Welcome to the website for the seminar Race, Space, and Architecture in the United States.
In spring 2021, this course was revived and redesigned; it had not been offered since the fall of 2012. This is an interdisciplinary course, referencing the projects and methodologies of architects, architectural historians, archaeologists, artists, designers, environmentalists, ethnographers, historians, urbanists, sociologists, technicians, and writers. Through historiography, the course counters the stance that Black history in the built environment is studied only alongside stories of white supremacy. The course examines intersectionalities between race, ability, gender, and sexual orientation to explore complexities in policy and practice within the built environment.
Over the last three iterations of the course, semester-long collaborative student research projects led to unprecedented Atlanta Landmark designations (e.g., St. Mark AME as a ruin), Section 106 reviews, Historic American Building (HABS) submissions, podcasts, several exhibitions, GT funding (Liam’s Legacy and the Provost’s office), and $520k in federal funding (NPS African American Civil Rights Grant and National Center for Preservation Training and Technology Grant) for GT and local preservation non-profits to continue work at selected sites.

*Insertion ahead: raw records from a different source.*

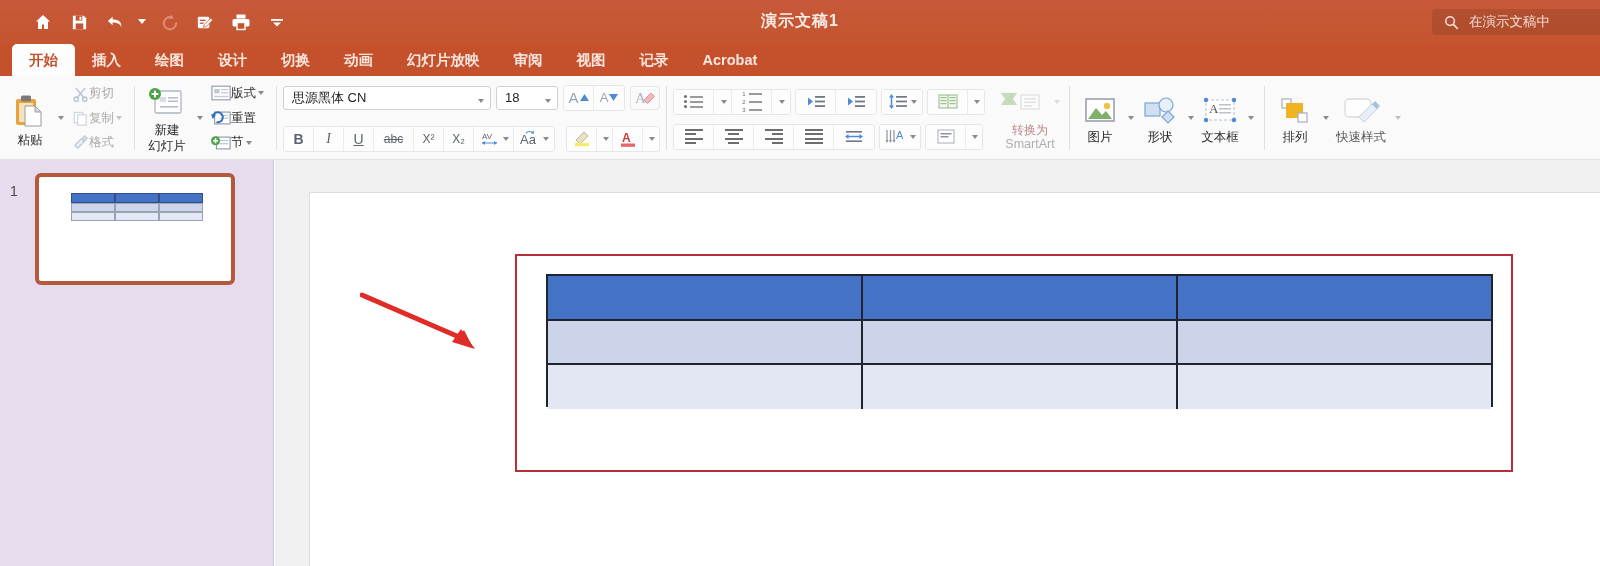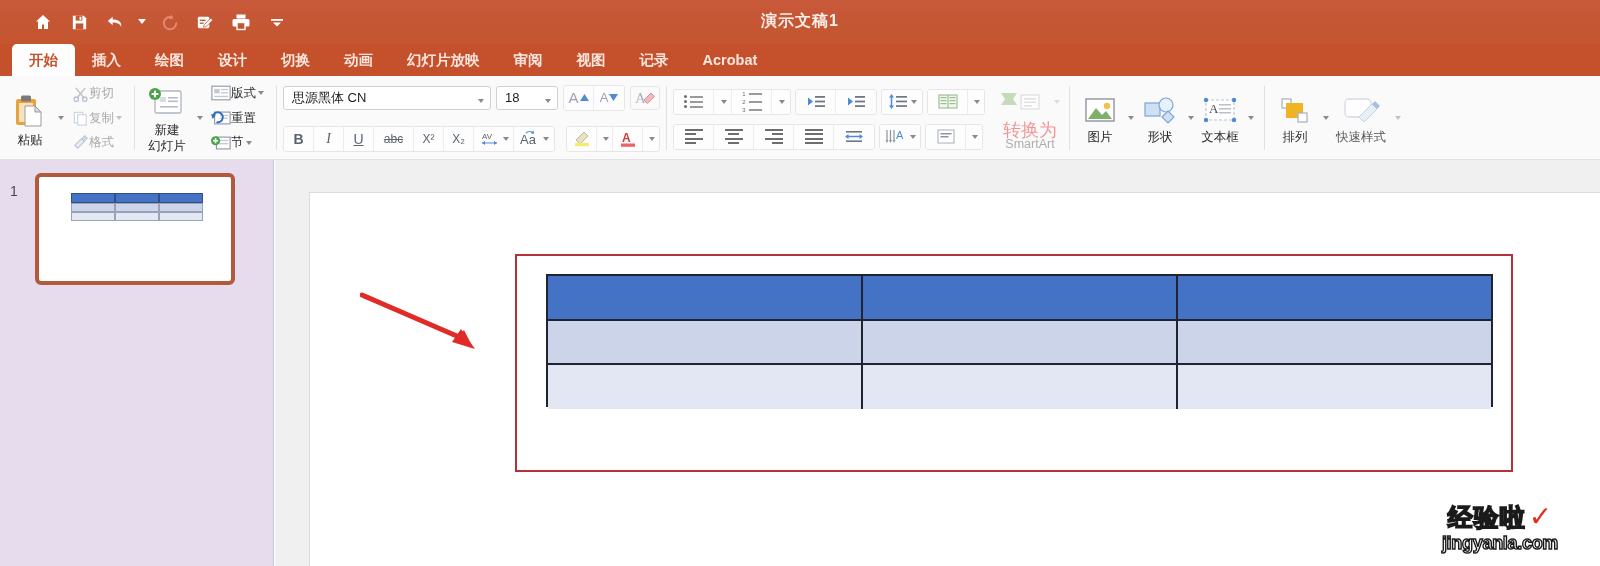--- a/index.html
+++ b/index.html
@@ -257,20 +257,27 @@
       <div class="qat-btn">
         <svg width="16" height="14" viewBox="0 0 16 14">
             <rect x="2" y="4" width="12" height="1.8" fill="#ffffff"></rect>
             <path d="M4 7.6 L12 7.6 L8 11.6 Z" fill="#ffffff"></path>
           </svg>
       </div>
     </div>
 
     <div class="title-text">演示文稿1</div>
 
+    <div class="searchbox">
+      <svg width="15" height="15" viewBox="0 0 16 16">
+          <circle cx="6.5" cy="6.5" r="4.6" stroke="#f6ddd6" stroke-width="1.6" fill="none"></circle>
+          <line x1="10" y1="10" x2="14.2" y2="14.2" stroke="#f6ddd6" stroke-width="1.8" stroke-linecap="round"></line>
+        </svg>
+      <span class="sr-label">在演示文稿中</span>
+    </div>
   </div>
 
   <div class="tabstrip">
     <div class="tab active">开始</div>
     <div class="tab">插入</div>
     <div class="tab">绘图</div>
     <div class="tab">设计</div>
     <div class="tab">切换</div>
     <div class="tab">动画</div>
     <div class="tab">幻灯片放映</div>
@@ -663,21 +670,21 @@
                 <rect x="5.5" y="8" width="8" height="1.5" fill="#8d95a0"></rect>
             </svg>
           </div>
           <div class="ibtn" style="width:16px">
               <span class="caret"></span>
             </div>
         </div>
 
         <div style="width:6px"></div>
         <div style="display:flex;flex-direction:column;align-items:center;min-width:66px;opacity:.55">
-          <span style="font-size:18px;color:#ef4444;line-height:14px;">转换为</span>
+          <span style="font-size:12px;color:#7f1d1d;line-height:14px;">转换为</span>
           <span style="font-size:12.5px;color:#6e6e6e;line-height:14px;">SmartArt</span>
         </div>
       </div>
     </div>
 
     <div class="rsep"></div>
 
     <div class="rgroup">
       <div class="bigbtn">
         <svg width="36" height="32" viewBox="0 0 36 32">
@@ -802,20 +809,14 @@
       <div class="cell"></div>
     </div>
   </div>
 
   <svg class="annot-arrow" viewBox="0 0 130 68">
     <path d="M3 6 L100 44 L96 50 L113 56 L104 38 L99 44 L5 2 Z" fill="#e02b26"></path>
     <path d="M2 3 L106 48" stroke="#e02b26" stroke-width="5" stroke-linecap="round"></path>
     <path d="M115 57 L92 50 L101 37 Z" fill="#e02b26"></path>
   </svg>
 
-  <div class="watermark">
-    <div>
-      <span class="wm-cn">经验啦</span><span class="wm-check">✓</span>
-    </div>
-    <div class="wm-url">jingyanla.com</div>
-  </div>
 
 </div>
 
 </body></html>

In many senses, this builds towards a preservation technology program that makes digital tools and outputs more accessible to students, professionals, community partners, and the public. Initiatives focused on sustainable tourism and heritage building information modeling (HBIM) expose students to community-grounded field work, in both analog and digital formats. The course pilots workflows, building technology (historical and contemporary), historic preservation, heritage triage, and tourism, particularly in areas impacted by aggressive development and climate change (urban heat island + coastal issues).